We have over two hundred chrome books in the school and are busy writing grants for additional devices. When we went to remote learning in January, we were prepared and able to assist with some who lacked enough devices at home. Some chrome books were returned
missing parts and others needed to be cleaned from food spills. We do not have the money to automatically replace such expensive pieces. We have had requests to keep them at home throughout the snowy weather. Unfortunately, we cannot do that because they are always being used in the classrooms while we are in attendance.
Snow days are quickly becoming a thing of the past across New England. I have heard from many of you, who think that removing a snow day from a child’s life is a terrible thing. Agreed there should always be time for sliding, snow angels or shoveling out a grandparent but since we have all mastered the technology, some educators want to do away with them altogether.

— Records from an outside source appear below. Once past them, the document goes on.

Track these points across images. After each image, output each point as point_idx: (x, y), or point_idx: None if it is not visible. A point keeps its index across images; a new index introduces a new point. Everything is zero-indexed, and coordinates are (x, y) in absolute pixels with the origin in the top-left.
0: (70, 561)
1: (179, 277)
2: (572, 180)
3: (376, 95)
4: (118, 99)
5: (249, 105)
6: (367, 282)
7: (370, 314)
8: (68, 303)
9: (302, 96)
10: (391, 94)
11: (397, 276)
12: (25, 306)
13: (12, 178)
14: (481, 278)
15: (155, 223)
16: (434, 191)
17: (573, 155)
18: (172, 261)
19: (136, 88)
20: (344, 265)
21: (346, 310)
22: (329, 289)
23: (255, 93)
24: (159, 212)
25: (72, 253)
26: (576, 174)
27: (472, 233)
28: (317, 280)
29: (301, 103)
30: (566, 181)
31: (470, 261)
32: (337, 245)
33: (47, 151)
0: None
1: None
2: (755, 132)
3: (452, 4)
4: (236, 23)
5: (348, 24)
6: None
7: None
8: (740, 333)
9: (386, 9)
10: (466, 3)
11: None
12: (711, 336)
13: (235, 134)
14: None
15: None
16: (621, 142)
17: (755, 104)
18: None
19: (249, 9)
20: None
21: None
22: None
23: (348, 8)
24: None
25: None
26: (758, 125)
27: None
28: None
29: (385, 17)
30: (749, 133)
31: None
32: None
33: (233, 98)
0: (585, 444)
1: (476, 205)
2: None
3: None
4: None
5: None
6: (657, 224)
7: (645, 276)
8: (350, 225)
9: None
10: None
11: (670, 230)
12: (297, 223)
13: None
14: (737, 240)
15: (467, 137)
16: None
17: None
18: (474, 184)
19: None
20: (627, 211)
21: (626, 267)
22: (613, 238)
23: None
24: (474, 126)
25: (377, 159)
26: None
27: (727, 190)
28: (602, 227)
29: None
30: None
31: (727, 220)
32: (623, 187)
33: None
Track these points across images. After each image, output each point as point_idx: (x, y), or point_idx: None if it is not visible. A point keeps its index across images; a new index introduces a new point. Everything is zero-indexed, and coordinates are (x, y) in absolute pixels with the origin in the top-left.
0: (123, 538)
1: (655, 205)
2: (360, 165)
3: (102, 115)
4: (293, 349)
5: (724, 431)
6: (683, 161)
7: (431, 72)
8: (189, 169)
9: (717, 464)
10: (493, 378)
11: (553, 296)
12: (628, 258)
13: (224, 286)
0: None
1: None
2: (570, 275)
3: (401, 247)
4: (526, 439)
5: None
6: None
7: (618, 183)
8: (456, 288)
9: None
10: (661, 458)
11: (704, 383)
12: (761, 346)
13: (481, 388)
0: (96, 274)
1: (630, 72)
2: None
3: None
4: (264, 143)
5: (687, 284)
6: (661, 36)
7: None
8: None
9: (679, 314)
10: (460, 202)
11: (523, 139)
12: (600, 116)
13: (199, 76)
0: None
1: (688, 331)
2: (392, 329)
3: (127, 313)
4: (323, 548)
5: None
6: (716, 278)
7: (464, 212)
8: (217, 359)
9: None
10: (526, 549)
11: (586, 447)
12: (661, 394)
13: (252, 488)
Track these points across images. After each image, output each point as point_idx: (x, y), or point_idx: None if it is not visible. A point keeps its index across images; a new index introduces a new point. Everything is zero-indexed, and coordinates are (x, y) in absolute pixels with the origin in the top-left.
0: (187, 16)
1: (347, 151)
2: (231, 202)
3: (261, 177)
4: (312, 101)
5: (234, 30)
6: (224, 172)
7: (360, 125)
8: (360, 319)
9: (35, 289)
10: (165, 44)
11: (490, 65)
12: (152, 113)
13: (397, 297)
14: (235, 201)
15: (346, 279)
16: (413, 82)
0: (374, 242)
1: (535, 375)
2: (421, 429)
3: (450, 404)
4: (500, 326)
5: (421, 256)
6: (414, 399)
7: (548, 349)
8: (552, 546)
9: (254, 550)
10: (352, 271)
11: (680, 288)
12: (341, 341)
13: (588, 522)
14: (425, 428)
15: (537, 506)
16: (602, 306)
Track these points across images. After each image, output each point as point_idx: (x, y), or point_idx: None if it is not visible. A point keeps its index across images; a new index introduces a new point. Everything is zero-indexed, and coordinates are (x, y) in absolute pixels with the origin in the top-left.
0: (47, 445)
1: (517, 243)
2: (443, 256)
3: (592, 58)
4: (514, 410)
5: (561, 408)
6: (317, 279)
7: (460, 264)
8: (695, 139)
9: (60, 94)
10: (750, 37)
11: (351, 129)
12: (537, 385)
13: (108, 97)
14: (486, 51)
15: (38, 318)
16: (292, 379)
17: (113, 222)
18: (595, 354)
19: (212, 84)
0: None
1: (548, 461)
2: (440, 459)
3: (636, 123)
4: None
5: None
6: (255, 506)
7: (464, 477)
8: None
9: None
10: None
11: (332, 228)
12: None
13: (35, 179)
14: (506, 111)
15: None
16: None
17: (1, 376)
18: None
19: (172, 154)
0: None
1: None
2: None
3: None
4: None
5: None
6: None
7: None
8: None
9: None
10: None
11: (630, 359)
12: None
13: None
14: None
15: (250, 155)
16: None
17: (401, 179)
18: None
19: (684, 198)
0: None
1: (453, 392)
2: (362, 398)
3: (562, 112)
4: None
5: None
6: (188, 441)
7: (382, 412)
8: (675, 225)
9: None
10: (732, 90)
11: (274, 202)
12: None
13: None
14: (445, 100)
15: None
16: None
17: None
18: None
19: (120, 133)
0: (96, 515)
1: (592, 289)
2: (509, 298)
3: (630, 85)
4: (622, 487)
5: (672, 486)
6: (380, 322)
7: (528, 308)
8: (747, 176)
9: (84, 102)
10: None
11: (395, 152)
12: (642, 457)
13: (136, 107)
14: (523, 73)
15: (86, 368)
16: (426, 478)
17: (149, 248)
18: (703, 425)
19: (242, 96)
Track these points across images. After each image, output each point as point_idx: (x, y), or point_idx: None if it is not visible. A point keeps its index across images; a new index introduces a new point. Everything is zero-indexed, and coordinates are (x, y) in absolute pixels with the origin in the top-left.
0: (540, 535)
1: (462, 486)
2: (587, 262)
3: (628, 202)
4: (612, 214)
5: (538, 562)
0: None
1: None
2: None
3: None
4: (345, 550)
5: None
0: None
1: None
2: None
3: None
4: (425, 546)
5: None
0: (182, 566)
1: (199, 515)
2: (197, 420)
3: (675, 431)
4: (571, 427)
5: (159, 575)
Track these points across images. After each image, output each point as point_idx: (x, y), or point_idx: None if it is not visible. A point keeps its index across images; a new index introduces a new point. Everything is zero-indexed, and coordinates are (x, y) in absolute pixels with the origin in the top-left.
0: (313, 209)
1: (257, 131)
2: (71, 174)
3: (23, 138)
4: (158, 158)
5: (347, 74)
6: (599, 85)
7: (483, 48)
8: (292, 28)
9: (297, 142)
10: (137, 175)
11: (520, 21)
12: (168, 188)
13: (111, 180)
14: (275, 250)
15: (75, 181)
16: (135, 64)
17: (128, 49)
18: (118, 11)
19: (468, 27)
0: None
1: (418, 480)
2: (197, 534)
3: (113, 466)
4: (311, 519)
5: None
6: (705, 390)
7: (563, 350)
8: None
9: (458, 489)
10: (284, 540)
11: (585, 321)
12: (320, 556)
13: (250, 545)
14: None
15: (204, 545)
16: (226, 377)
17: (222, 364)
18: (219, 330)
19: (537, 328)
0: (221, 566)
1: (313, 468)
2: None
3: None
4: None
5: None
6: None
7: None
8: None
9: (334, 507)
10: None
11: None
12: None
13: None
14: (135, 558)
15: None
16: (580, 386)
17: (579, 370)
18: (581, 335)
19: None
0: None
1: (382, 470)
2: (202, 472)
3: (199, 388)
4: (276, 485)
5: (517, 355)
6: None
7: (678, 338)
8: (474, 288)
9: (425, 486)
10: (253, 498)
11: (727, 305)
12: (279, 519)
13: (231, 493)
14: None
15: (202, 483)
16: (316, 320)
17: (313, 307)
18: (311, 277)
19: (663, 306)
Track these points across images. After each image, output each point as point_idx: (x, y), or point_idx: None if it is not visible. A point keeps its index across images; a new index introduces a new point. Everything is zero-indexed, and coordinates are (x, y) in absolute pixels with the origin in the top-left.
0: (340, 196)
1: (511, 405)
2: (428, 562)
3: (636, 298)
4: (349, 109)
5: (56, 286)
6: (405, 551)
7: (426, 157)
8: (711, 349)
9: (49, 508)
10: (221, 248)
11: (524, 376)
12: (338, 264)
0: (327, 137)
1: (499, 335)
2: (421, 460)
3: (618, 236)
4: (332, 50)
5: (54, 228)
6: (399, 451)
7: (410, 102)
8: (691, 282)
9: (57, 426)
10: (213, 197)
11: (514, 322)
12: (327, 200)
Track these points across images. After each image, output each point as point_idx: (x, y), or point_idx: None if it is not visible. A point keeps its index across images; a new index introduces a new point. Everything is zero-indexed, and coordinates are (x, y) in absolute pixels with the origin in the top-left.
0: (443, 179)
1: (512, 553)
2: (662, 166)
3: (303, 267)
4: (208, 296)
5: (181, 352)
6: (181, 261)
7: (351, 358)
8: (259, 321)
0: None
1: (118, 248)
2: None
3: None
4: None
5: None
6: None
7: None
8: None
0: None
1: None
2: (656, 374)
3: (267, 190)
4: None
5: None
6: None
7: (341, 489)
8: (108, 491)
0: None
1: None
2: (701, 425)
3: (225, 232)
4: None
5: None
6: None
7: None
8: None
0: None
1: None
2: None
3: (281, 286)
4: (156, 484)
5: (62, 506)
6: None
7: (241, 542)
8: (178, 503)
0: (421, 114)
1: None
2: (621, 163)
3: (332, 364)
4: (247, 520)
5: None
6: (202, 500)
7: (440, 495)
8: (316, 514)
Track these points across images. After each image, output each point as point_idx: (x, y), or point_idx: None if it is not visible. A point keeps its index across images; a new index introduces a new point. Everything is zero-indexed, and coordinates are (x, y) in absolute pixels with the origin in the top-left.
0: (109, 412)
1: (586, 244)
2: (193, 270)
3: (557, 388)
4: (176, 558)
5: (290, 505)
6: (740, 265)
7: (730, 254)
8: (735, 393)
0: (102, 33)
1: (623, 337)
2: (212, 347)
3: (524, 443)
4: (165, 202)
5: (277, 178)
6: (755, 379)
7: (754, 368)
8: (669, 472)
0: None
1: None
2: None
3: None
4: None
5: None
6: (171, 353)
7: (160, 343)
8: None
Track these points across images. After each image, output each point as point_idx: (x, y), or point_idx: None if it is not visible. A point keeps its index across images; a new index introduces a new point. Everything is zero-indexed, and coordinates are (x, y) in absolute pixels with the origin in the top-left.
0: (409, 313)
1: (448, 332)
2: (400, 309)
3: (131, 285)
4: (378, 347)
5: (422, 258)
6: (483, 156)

We have made a decision at St. Peter’s, after listening to parents, teachers and students that snow days will be from 9-12 with synchronous learning with the teacher. We will fulfil our requirement for a day of learning by abbreviating the length of each class. I heard, your comments about not enough technology at home or difficulty managing the remote process. I have heard the concern in your voices about child care and how many grandparents or day cares are not equipped to help with the remote process. So, the afternoon will be snow time.
Most important, I cannot thank you enough for your honesty, attention to our COVID checklist, reporting and patience. You have helped us to remain in- person learning, which we all know is the right thing for our children.